**WHAT IS BEING ASKED:** Copy out every line of the material below word for word, keeping each line in its original order.
▼
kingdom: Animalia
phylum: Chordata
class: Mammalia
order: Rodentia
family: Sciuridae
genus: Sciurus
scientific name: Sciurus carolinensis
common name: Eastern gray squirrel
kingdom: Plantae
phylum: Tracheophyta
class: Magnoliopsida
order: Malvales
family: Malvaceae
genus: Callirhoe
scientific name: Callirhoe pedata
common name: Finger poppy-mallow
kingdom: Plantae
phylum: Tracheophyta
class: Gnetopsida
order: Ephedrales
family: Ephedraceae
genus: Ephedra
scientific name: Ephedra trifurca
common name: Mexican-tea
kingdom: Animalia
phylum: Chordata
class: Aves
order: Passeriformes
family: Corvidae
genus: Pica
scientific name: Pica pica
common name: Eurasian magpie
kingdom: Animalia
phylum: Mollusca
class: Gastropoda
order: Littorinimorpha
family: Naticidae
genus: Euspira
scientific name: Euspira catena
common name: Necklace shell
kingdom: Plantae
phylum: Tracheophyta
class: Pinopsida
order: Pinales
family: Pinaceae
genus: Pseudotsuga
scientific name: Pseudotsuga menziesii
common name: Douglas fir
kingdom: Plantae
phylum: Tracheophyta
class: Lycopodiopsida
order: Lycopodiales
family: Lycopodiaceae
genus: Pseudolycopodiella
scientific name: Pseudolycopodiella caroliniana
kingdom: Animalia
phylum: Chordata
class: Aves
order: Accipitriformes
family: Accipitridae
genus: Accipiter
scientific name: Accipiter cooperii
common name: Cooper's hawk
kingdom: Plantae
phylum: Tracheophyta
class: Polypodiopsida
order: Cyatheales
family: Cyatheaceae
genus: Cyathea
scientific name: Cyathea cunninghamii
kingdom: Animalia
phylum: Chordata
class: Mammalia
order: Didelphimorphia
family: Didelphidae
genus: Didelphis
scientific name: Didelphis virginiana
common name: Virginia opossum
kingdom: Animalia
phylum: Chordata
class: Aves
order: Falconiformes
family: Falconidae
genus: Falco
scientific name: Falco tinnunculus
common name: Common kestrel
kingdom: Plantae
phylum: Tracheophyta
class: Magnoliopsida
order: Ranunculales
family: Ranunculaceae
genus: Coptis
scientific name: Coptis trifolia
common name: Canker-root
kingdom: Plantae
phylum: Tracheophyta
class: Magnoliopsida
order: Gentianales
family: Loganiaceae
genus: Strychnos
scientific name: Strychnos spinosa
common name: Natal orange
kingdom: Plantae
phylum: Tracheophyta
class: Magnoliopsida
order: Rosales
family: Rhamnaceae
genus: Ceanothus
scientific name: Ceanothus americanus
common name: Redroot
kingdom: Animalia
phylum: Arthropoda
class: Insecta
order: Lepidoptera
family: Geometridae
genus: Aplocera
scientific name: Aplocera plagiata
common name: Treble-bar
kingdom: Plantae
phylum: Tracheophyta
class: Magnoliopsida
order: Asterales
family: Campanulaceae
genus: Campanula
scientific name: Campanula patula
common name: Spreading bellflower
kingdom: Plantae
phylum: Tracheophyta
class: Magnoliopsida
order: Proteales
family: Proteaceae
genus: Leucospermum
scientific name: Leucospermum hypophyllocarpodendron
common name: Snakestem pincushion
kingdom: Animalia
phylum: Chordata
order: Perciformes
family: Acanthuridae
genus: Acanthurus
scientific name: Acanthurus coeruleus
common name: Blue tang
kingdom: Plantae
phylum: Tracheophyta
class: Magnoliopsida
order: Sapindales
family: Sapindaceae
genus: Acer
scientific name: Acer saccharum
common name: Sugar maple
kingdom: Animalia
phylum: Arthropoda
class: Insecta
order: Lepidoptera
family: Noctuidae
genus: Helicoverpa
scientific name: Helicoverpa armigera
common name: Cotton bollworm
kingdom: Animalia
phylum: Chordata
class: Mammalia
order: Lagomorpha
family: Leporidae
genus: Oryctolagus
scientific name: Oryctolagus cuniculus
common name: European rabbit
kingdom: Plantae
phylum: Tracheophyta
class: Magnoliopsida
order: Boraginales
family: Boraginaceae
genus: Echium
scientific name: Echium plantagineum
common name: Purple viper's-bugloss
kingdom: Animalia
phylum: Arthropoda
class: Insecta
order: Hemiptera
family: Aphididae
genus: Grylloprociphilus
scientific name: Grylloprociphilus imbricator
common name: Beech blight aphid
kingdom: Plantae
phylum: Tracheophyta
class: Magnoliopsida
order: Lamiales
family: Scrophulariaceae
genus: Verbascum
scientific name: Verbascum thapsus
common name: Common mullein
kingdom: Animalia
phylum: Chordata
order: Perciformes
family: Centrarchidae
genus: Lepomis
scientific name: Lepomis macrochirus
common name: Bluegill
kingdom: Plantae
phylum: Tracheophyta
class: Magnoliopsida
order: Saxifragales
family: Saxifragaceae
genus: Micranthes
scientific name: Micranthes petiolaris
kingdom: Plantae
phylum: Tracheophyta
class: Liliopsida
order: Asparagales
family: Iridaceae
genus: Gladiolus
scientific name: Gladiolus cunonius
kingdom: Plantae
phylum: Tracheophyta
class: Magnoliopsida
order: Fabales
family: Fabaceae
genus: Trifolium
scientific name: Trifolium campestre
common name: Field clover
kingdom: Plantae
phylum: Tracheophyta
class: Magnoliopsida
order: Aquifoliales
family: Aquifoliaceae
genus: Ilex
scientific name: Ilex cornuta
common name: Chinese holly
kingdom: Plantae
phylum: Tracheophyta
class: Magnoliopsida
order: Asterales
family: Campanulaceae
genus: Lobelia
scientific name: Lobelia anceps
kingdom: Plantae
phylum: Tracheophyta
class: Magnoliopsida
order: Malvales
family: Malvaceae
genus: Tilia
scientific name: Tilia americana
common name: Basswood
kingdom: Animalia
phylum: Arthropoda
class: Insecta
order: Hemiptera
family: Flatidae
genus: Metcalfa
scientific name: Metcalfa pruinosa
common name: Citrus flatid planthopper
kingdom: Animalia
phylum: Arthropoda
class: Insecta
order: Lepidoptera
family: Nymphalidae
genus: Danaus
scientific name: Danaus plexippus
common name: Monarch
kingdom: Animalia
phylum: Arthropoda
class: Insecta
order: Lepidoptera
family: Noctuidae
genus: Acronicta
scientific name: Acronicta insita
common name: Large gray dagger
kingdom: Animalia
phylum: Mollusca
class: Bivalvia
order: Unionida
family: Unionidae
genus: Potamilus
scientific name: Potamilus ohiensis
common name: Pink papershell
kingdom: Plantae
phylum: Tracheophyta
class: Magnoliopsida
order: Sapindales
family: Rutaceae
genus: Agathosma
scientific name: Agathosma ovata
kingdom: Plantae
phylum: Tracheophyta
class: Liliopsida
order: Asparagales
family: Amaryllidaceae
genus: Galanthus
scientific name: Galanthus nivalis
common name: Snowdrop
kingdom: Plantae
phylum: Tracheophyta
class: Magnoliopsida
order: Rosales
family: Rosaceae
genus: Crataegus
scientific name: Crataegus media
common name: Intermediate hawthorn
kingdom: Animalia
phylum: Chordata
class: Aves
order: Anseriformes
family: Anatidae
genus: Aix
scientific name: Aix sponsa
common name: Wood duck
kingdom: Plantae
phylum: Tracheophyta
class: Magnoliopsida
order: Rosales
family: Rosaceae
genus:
▲
**ANSWER TO THE PROBLEM:**
kingdom: Animalia
phylum: Chordata
class: Mammalia
order: Rodentia
family: Sciuridae
genus: Sciurus
scientific name: Sciurus carolinensis
common name: Eastern gray squirrel
kingdom: Plantae
phylum: Tracheophyta
class: Magnoliopsida
order: Malvales
family: Malvaceae
genus: Callirhoe
scientific name: Callirhoe pedata
common name: Finger poppy-mallow
kingdom: Plantae
phylum: Tracheophyta
class: Gnetopsida
order: Ephedrales
family: Ephedraceae
genus: Ephedra
scientific name: Ephedra trifurca
common name: Mexican-tea
kingdom: Animalia
phylum: Chordata
class: Aves
order: Passeriformes
family: Corvidae
genus: Pica
scientific name: Pica pica
common name: Eurasian magpie
kingdom: Animalia
phylum: Mollusca
class: Gastropoda
order: Littorinimorpha
family: Naticidae
genus: Euspira
scientific name: Euspira catena
common name: Necklace shell
kingdom: Plantae
phylum: Tracheophyta
class: Pinopsida
order: Pinales
family: Pinaceae
genus: Pseudotsuga
scientific name: Pseudotsuga menziesii
common name: Douglas fir
kingdom: Plantae
phylum: Tracheophyta
class: Lycopodiopsida
order: Lycopodiales
family: Lycopodiaceae
genus: Pseudolycopodiella
scientific name: Pseudolycopodiella caroliniana
kingdom: Animalia
phylum: Chordata
class: Aves
order: Accipitriformes
family: Accipitridae
genus: Accipiter
scientific name: Accipiter cooperii
common name: Cooper's hawk
kingdom: Plantae
phylum: Tracheophyta
class: Polypodiopsida
order: Cyatheales
family: Cyatheaceae
genus: Cyathea
scientific name: Cyathea cunninghamii
kingdom: Animalia
phylum: Chordata
class: Mammalia
order: Didelphimorphia
family: Didelphidae
genus: Didelphis
scientific name: Didelphis virginiana
common name: Virginia opossum
kingdom: Animalia
phylum: Chordata
class: Aves
order: Falconiformes
family: Falconidae
genus: Falco
scientific name: Falco tinnunculus
common name: Common kestrel
kingdom: Plantae
phylum: Tracheophyta
class: Magnoliopsida
order: Ranunculales
family: Ranunculaceae
genus: Coptis
scientific name: Coptis trifolia
common name: Canker-root
kingdom: Plantae
phylum: Tracheophyta
class: Magnoliopsida
order: Gentianales
family: Loganiaceae
genus: Strychnos
scientific name: Strychnos spinosa
common name: Natal orange
kingdom: Plantae
phylum: Tracheophyta
class: Magnoliopsida
order: Rosales
family: Rhamnaceae
genus: Ceanothus
scientific name: Ceanothus americanus
common name: Redroot
kingdom: Animalia
phylum: Arthropoda
class: Insecta
order: Lepidoptera
family: Geometridae
genus: Aplocera
scientific name: Aplocera plagiata
common name: Treble-bar
kingdom: Plantae
phylum: Tracheophyta
class: Magnoliopsida
order: Asterales
family: Campanulaceae
genus: Campanula
scientific name: Campanula patula
common name: Spreading bellflower
kingdom: Plantae
phylum: Tracheophyta
class: Magnoliopsida
order: Proteales
family: Proteaceae
genus: Leucospermum
scientific name: Leucospermum hypophyllocarpodendron
common name: Snakestem pincushion
kingdom: Animalia
phylum: Chordata
order: Perciformes
family: Acanthuridae
genus: Acanthurus
scientific name: Acanthurus coeruleus
common name: Blue tang
kingdom: Plantae
phylum: Tracheophyta
class: Magnoliopsida
order: Sapindales
family: Sapindaceae
genus: Acer
scientific name: Acer saccharum
common name: Sugar maple
kingdom: Animalia
phylum: Arthropoda
class: Insecta
order: Lepidoptera
family: Noctuidae
genus: Helicoverpa
scientific name: Helicoverpa armigera
common name: Cotton bollworm
kingdom: Animalia
phylum: Chordata
class: Mammalia
order: Lagomorpha
family: Leporidae
genus: Oryctolagus
scientific name: Oryctolagus cuniculus
common name: European rabbit
kingdom: Plantae
phylum: Tracheophyta
class: Magnoliopsida
order: Boraginales
family: Boraginaceae
genus: Echium
scientific name: Echium plantagineum
common name: Purple viper's-bugloss
kingdom: Animalia
phylum: Arthropoda
class: Insecta
order: Hemiptera
family: Aphididae
genus: Grylloprociphilus
scientific name: Grylloprociphilus imbricator
common name: Beech blight aphid
kingdom: Plantae
phylum: Tracheophyta
class: Magnoliopsida
order: Lamiales
family: Scrophulariaceae
genus: Verbascum
scientific name: Verbascum thapsus
common name: Common mullein
kingdom: Animalia
phylum: Chordata
order: Perciformes
family: Centrarchidae
genus: Lepomis
scientific name: Lepomis macrochirus
common name: Bluegill
kingdom: Plantae
phylum: Tracheophyta
class: Magnoliopsida
order: Saxifragales
family: Saxifragaceae
genus: Micranthes
scientific name: Micranthes petiolaris
kingdom: Plantae
phylum: Tracheophyta
class: Liliopsida
order: Asparagales
family: Iridaceae
genus: Gladiolus
scientific name: Gladiolus cunonius
kingdom: Plantae
phylum: Tracheophyta
class: Magnoliopsida
order: Fabales
family: Fabaceae
genus: Trifolium
scientific name: Trifolium campestre
common name: Field clover
kingdom: Plantae
phylum: Tracheophyta
class: Magnoliopsida
order: Aquifoliales
family: Aquifoliaceae
genus: Ilex
scientific name: Ilex cornuta
common name: Chinese holly
kingdom: Plantae
phylum: Tracheophyta
class: Magnoliopsida
order: Asterales
family: Campanulaceae
genus: Lobelia
scientific name: Lobelia anceps
kingdom: Plantae
phylum: Tracheophyta
class: Magnoliopsida
order: Malvales
family: Malvaceae
genus: Tilia
scientific name: Tilia americana
common name: Basswood
kingdom: Animalia
phylum: Arthropoda
class: Insecta
order: Hemiptera
family: Flatidae
genus: Metcalfa
scientific name: Metcalfa pruinosa
common name: Citrus flatid planthopper
kingdom: Animalia
phylum: Arthropoda
class: Insecta
order: Lepidoptera
family: Nymphalidae
genus: Danaus
scientific name: Danaus plexippus
common name: Monarch
kingdom: Animalia
phylum: Arthropoda
class: Insecta
order: Lepidoptera
family: Noctuidae
genus: Acronicta
scientific name: Acronicta insita
common name: Large gray dagger
kingdom: Animalia
phylum: Mollusca
class: Bivalvia
order: Unionida
family: Unionidae
genus: Potamilus
scientific name: Potamilus ohiensis
common name: Pink papershell
kingdom: Plantae
phylum: Tracheophyta
class: Magnoliopsida
order: Sapindales
family: Rutaceae
genus: Agathosma
scientific name: Agathosma ovata
kingdom: Plantae
phylum: Tracheophyta
class: Liliopsida
order: Asparagales
family: Amaryllidaceae
genus: Galanthus
scientific name: Galanthus nivalis
common name: Snowdrop
kingdom: Plantae
phylum: Tracheophyta
class: Magnoliopsida
order: Rosales
family: Rosaceae
genus: Crataegus
scientific name: Crataegus media
common name: Intermediate hawthorn
kingdom: Animalia
phylum: Chordata
class: Aves
order: Anseriformes
family: Anatidae
genus: Aix
scientific name: Aix sponsa
common name: Wood duck
kingdom: Plantae
phylum: Tracheophyta
class: Magnoliopsida
order: Rosales
family: Rosaceae
genus:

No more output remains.